* **REQUIREMENT**: Find every line below that contains the word "frame" and copy each one out in full.

— start —

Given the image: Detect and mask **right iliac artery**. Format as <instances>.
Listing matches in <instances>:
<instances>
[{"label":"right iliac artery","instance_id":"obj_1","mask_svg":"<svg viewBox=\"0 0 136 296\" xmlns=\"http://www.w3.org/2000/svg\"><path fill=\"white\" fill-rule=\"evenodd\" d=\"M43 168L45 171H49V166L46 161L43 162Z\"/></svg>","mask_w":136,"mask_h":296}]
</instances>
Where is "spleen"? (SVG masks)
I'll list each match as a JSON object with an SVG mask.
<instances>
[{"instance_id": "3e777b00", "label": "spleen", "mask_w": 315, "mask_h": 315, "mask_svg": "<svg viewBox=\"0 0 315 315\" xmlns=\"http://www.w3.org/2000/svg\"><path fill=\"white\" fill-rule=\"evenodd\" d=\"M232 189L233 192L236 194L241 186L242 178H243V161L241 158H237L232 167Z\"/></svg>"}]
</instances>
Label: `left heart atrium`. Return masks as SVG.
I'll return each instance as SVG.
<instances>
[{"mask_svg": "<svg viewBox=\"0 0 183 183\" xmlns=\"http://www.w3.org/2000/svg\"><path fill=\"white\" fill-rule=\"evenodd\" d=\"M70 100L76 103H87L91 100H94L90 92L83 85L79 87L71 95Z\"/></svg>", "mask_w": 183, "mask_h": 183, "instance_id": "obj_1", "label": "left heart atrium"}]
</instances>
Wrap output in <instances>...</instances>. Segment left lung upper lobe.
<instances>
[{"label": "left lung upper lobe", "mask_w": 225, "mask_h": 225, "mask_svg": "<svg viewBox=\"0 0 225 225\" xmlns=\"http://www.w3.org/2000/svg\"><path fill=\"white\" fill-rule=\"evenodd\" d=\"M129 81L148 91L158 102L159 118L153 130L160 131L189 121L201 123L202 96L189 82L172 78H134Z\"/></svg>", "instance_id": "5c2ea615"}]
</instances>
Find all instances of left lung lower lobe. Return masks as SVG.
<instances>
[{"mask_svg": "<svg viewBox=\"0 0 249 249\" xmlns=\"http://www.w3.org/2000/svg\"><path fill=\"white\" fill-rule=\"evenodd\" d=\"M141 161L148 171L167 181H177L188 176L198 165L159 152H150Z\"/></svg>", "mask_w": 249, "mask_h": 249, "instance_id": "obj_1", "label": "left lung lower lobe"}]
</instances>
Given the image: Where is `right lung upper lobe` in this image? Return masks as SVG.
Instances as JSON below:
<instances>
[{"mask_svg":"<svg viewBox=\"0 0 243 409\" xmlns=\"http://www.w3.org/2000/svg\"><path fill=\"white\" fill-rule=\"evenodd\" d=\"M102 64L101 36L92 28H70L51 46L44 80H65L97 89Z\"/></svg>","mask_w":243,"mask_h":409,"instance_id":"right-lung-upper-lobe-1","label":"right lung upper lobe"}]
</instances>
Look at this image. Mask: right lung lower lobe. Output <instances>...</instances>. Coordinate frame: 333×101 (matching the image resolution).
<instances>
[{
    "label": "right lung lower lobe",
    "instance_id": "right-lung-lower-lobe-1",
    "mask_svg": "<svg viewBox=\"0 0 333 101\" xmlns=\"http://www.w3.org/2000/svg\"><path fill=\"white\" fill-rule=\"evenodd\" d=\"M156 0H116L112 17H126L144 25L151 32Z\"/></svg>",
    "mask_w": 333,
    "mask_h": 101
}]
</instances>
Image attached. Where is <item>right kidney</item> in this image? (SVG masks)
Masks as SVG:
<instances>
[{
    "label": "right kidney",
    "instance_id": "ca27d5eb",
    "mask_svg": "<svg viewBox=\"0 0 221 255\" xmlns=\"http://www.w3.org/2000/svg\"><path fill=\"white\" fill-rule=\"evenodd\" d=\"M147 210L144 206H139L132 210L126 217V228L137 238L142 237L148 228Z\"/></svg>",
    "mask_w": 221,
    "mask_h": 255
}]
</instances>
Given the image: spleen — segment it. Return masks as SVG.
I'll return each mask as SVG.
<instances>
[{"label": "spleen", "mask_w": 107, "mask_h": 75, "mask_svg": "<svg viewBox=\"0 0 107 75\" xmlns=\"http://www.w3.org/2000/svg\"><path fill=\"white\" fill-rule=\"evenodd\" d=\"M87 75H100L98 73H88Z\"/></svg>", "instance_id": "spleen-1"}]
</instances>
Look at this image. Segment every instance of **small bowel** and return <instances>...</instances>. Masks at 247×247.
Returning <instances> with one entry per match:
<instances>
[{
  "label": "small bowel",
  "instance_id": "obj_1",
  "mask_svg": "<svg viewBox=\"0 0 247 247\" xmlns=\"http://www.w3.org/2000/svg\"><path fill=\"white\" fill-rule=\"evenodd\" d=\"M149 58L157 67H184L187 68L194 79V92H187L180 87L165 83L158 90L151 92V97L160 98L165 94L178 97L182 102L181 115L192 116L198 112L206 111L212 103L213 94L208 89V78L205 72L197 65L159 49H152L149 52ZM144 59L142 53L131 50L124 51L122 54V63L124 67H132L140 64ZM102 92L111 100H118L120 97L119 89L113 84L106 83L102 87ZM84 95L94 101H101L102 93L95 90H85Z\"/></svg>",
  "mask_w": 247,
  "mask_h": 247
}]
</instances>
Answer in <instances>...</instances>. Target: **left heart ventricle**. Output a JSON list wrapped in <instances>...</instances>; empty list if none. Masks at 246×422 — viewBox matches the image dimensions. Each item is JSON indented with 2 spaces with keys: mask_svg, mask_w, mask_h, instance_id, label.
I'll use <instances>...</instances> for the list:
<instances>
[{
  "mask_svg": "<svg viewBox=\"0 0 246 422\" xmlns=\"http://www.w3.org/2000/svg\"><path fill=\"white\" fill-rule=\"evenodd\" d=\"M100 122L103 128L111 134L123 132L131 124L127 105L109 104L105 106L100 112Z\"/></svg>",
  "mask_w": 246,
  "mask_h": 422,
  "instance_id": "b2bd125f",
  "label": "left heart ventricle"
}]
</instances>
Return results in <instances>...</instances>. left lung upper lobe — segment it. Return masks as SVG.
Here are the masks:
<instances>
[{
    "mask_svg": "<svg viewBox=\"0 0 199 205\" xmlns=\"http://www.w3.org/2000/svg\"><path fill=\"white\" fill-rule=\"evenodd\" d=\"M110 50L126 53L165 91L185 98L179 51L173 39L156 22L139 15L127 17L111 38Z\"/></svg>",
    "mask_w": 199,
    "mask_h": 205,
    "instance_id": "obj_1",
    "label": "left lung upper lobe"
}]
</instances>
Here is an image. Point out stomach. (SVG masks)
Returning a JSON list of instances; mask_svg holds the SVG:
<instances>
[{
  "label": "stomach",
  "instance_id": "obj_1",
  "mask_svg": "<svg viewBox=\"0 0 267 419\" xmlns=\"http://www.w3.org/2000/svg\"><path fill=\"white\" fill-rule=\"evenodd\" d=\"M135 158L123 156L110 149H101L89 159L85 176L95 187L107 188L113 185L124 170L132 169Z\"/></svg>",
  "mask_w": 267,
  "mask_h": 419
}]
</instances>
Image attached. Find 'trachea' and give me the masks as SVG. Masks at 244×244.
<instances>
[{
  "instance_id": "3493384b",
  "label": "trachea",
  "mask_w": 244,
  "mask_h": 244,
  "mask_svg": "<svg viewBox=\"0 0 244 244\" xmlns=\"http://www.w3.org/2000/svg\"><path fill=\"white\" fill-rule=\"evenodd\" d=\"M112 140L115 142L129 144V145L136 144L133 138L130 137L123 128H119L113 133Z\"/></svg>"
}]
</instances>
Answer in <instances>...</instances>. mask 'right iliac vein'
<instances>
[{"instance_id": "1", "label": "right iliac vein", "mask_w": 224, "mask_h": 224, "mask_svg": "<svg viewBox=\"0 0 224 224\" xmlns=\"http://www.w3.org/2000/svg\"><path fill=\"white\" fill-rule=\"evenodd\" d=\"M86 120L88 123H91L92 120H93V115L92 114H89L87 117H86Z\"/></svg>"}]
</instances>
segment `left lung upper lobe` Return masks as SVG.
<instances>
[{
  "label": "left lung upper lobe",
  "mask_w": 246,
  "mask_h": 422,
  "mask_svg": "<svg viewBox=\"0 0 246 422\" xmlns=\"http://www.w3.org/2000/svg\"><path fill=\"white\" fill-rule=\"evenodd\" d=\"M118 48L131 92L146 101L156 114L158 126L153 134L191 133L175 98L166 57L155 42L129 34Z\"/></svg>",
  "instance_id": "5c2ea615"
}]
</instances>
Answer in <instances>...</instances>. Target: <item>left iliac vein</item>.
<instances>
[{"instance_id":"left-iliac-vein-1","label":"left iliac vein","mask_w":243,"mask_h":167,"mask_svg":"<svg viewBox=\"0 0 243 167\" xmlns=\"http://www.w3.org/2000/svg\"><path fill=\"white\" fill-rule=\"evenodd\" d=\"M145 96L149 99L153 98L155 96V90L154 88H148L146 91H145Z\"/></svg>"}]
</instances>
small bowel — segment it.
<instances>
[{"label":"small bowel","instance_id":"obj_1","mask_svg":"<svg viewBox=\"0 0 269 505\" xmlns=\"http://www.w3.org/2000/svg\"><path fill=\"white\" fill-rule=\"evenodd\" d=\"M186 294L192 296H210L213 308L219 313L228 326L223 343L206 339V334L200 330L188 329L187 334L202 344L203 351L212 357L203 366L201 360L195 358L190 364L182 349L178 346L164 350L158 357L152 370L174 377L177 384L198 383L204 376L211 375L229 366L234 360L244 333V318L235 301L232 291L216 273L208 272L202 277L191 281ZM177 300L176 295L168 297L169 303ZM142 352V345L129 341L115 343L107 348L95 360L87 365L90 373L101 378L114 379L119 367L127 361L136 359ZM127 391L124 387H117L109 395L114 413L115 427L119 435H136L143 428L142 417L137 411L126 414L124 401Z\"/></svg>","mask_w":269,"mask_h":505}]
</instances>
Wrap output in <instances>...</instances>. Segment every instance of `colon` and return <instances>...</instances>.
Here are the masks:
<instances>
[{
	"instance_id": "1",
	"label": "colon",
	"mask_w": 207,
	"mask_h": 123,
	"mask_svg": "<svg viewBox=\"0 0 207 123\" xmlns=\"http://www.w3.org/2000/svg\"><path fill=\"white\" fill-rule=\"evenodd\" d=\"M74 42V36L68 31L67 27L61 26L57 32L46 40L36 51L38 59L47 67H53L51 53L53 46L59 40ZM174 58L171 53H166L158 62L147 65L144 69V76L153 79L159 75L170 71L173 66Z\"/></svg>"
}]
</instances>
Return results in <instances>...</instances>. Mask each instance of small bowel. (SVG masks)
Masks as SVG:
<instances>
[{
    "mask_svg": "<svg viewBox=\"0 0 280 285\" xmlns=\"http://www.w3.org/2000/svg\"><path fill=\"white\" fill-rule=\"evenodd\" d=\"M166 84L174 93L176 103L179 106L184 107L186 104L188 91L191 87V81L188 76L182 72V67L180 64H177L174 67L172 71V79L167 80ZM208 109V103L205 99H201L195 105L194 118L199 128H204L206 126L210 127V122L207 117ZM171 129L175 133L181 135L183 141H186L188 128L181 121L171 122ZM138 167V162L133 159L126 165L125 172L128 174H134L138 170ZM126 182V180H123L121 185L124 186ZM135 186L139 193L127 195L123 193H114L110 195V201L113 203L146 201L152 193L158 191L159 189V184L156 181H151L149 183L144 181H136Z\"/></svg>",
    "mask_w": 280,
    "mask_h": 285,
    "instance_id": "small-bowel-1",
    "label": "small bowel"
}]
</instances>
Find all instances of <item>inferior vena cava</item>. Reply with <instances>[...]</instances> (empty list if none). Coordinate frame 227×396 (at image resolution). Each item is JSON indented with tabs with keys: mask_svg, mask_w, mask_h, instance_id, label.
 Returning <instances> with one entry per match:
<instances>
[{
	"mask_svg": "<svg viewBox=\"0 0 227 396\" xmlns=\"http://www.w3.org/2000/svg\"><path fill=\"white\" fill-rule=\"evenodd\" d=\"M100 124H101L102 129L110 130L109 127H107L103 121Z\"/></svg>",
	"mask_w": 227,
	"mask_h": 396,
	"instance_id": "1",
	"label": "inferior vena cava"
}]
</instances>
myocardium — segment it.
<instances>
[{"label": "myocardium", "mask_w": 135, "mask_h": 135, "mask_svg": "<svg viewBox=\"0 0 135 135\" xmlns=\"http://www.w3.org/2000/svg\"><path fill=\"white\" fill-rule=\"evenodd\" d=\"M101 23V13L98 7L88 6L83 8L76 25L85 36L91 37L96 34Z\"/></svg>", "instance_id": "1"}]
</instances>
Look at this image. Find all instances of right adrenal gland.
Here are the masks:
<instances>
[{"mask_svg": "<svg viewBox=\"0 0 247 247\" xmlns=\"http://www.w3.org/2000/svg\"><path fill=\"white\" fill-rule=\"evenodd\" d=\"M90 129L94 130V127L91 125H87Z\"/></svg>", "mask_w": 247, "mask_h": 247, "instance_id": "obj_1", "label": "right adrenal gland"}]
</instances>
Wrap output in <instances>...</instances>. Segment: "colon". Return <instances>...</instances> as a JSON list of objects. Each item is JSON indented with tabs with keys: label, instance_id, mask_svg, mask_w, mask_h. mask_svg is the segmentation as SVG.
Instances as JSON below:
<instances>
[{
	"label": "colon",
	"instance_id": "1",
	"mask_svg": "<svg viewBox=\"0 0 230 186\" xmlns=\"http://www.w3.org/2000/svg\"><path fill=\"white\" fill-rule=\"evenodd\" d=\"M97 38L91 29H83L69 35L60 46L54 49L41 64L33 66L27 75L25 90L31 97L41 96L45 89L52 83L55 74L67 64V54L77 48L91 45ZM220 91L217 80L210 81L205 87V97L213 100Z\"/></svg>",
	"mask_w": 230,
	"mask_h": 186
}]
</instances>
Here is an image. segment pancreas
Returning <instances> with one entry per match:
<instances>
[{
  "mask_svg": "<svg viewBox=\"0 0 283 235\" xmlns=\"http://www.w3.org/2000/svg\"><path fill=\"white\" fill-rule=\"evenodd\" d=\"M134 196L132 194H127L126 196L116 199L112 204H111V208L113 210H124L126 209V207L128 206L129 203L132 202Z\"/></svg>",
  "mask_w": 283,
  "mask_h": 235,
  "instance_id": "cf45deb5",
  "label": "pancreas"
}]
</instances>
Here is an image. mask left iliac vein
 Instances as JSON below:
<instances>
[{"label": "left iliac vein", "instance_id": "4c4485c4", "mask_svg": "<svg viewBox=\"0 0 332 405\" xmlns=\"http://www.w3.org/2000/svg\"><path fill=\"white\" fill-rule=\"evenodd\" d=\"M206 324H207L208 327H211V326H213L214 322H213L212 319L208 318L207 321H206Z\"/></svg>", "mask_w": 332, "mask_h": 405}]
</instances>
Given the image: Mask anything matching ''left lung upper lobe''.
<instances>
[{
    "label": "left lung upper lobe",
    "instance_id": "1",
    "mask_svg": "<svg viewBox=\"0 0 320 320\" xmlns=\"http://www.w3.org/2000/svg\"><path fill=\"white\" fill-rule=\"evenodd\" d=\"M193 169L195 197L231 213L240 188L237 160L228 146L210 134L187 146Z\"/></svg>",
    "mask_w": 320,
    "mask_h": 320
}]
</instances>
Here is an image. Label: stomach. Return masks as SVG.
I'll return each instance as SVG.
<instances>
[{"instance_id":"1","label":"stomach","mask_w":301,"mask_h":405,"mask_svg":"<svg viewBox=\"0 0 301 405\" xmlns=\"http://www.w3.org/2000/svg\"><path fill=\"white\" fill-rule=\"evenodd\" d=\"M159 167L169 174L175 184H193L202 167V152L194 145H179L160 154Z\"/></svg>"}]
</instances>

— end —

* **SOLUTION FOR THIS PROBLEM**:
Look at this image. Mask: right lung lower lobe. Output <instances>...</instances>. Coordinate frame: 333×101 (matching the image resolution).
Find all instances of <item>inferior vena cava</item>. Reply with <instances>[...]</instances> (empty list if none). Coordinate frame 227×396 (at image resolution). Each item is JSON indented with tabs with keys: mask_svg, mask_w, mask_h, instance_id, label.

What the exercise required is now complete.